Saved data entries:
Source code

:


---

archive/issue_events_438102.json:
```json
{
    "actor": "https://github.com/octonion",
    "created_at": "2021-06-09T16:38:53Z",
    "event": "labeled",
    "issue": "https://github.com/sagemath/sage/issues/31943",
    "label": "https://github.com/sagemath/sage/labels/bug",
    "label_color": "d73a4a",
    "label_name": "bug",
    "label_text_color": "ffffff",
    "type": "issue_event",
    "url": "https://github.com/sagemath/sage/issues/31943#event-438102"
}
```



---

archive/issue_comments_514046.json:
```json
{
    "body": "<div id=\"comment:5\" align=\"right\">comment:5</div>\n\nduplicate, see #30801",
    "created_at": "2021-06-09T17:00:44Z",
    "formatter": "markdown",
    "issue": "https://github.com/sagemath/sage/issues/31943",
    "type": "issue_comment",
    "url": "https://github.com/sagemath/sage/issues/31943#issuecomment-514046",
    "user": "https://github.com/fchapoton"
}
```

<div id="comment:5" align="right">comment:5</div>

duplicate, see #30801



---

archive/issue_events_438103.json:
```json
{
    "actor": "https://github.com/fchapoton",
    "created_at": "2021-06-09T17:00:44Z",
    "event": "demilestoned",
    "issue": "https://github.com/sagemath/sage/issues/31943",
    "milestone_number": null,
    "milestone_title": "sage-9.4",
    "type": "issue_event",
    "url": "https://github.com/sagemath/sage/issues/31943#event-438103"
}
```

---

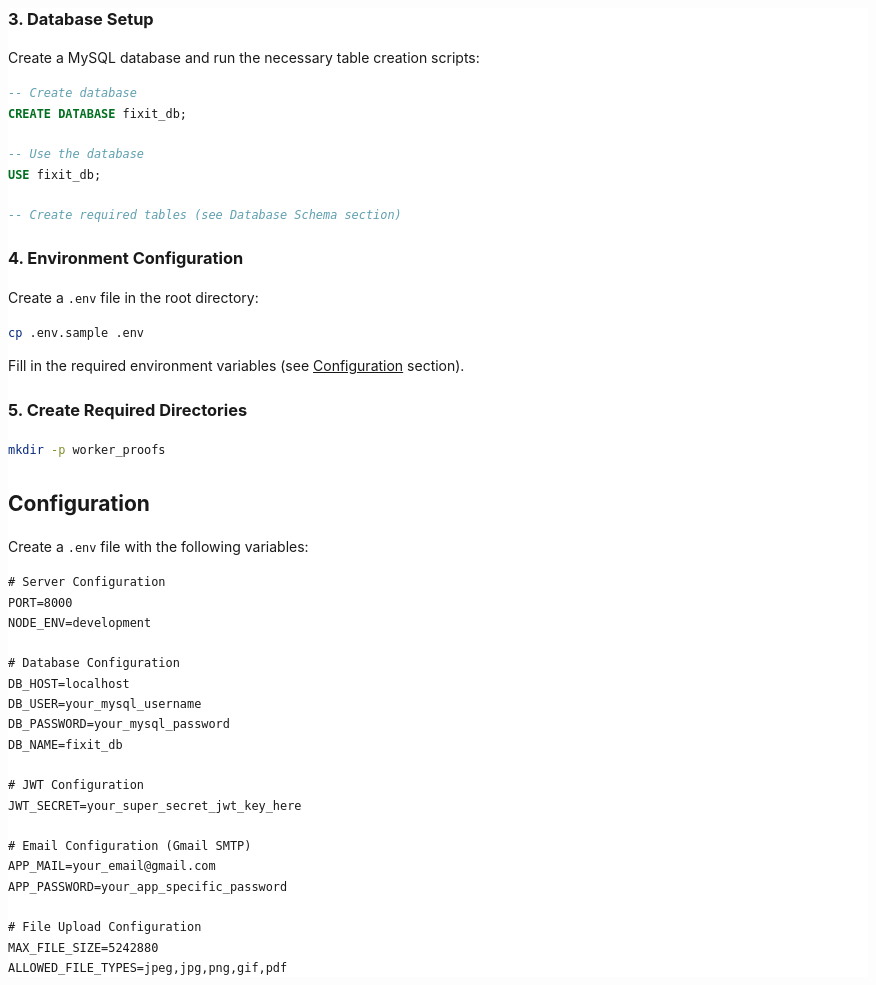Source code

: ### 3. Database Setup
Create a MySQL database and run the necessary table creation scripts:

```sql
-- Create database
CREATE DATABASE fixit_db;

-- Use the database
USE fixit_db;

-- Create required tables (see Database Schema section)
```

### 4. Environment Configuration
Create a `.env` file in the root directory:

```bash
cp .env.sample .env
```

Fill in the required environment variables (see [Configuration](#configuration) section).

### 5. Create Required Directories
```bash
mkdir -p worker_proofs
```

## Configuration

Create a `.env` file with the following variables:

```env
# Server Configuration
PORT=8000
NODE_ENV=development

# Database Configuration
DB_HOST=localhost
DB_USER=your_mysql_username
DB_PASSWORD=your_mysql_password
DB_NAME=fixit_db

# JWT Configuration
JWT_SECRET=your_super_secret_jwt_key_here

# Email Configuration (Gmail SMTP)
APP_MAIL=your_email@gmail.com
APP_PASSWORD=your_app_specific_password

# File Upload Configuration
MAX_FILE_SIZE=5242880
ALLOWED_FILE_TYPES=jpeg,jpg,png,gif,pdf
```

...

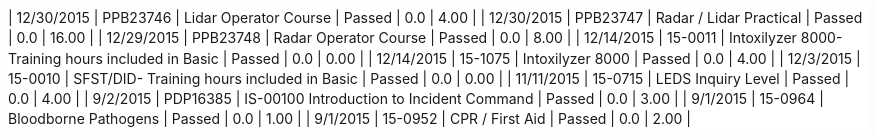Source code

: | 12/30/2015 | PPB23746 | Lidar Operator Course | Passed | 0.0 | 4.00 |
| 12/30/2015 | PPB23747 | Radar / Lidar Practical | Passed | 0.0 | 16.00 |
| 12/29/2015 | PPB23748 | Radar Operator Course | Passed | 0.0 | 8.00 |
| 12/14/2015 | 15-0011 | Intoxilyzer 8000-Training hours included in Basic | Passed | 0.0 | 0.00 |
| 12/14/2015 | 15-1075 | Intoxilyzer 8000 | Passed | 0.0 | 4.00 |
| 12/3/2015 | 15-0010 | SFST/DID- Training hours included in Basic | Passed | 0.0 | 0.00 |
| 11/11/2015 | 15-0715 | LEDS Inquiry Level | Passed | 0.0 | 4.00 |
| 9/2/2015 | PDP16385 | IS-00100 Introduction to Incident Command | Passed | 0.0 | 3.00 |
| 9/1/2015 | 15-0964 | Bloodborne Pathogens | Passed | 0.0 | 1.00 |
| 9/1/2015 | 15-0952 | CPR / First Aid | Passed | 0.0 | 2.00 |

THE PROBLEM: Go through the entries line by line and count those with "fchapoton". Give only the count.

REPLY: 2